**Source text:**
In 2022, 31.4% of tax filers paid no federal individual income tax. If deductions and credits reduce a filer’s taxable income to $0, they don’t have to pay federal income tax.
Although these filers didn’t pay federal income taxes, it doesn’t mean they didn’t pay taxes at all — just no federal income tax. People pay taxes in many other ways, including payroll tax, state and local tax, sales tax, and property tax.
Still, federal income tax is the largest single tax revenue stream for the federal government. In fiscal year 2024, federal income taxes contributed $2.4 trillion to the government's $4.9 trillion revenue.
Individual income taxes accounted for nearly half of FY 2024 federal revenue.
Federal government net revenue
How can someone earn income but not owe any income tax?
Someone can be required to file taxes because they earned income above the non-filing threshold but not owe anything if their income isn’t taxable, their income is too low after deductions, they qualify for enough tax credits to reduce their tax bill to zero, or some combination of the three. People at all income levels take advantage of these options to reduce or eliminate their tax bills.
Type of income
Some forms of income are taxable and others are not.

**Exercise data:**
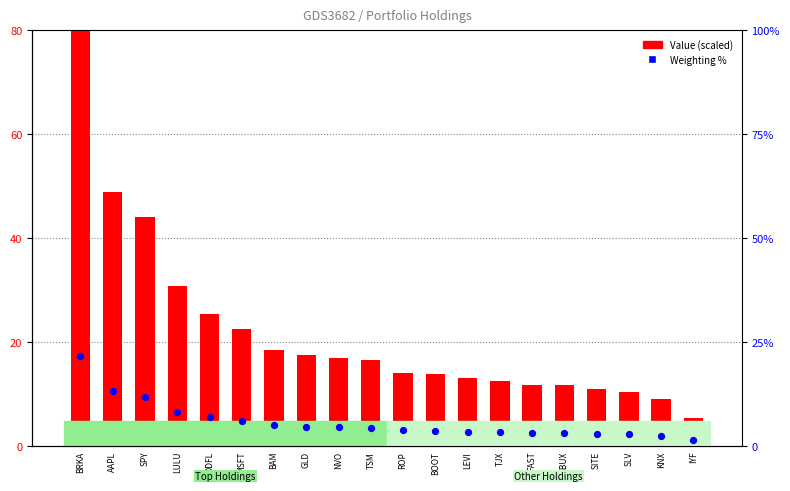

What is the total value across all series at KNX?

11.6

**Task brief:** Transcribe everything from "Someone can be" down to "their tax bills." in the federal income tax passage above, word for word.

**Answer to the exercise:**
Someone can be required to file taxes because they earned income above the non-filing threshold but not owe anything if their income isn’t taxable, their income is too low after deductions, they qualify for enough tax credits to reduce their tax bill to zero, or some combination of the three. People at all income levels take advantage of these options to reduce or eliminate their tax bills.